Indian Boarding School Experience, Substance Use, and Mental Health among Urban Two-Spirit American Indian/Alaska Natives

By Teresa Evans-Campbell, Ph.D., Karina L. Walters, Ph.D., Cynthia R. Pearson, Ph.D., and Christopher D. Campbell, Ph.D., 2012

Abstract Background: Systematic efforts of assimilation removed many Native children from their tribal communities and placed in non-Indian-run residential schools.

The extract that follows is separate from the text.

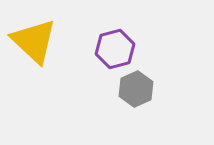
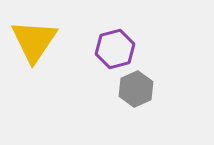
yellow triangle: rotated 21 degrees clockwise
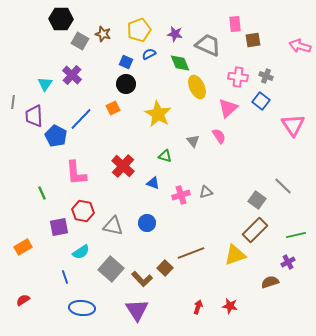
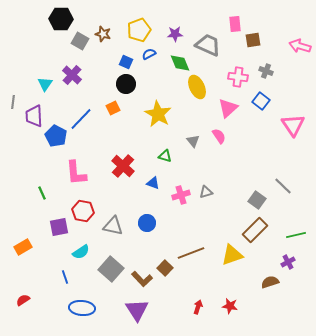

Objectives: To explore substance use and mental health concerns among a community-based sample of 447 urban two-spirit American Indian/Alaska Native adults who had attended boarding school as children and/or who were raised by someone who attended boarding school. Method: Eighty-two respondents who had attended Indian boarding school as children were compared to respondents with no history of boarding school with respect to mental health and substance use. Results: Former boarding school attendees reported higher rates of current illicit drug use and living with alcohol use disorder, and were significantly more likely to have attempted suicide and experienced suicidal thoughts in their lifetime compared to non-attendees. About 39% of the sample had been raised by someone who attended boarding school. People raised by boarding school attendees were significantly more likely to have a general anxiety disorder, experience posttraumatic stress disorder symptoms, and have suicidal thoughts in their lifetime compared to others.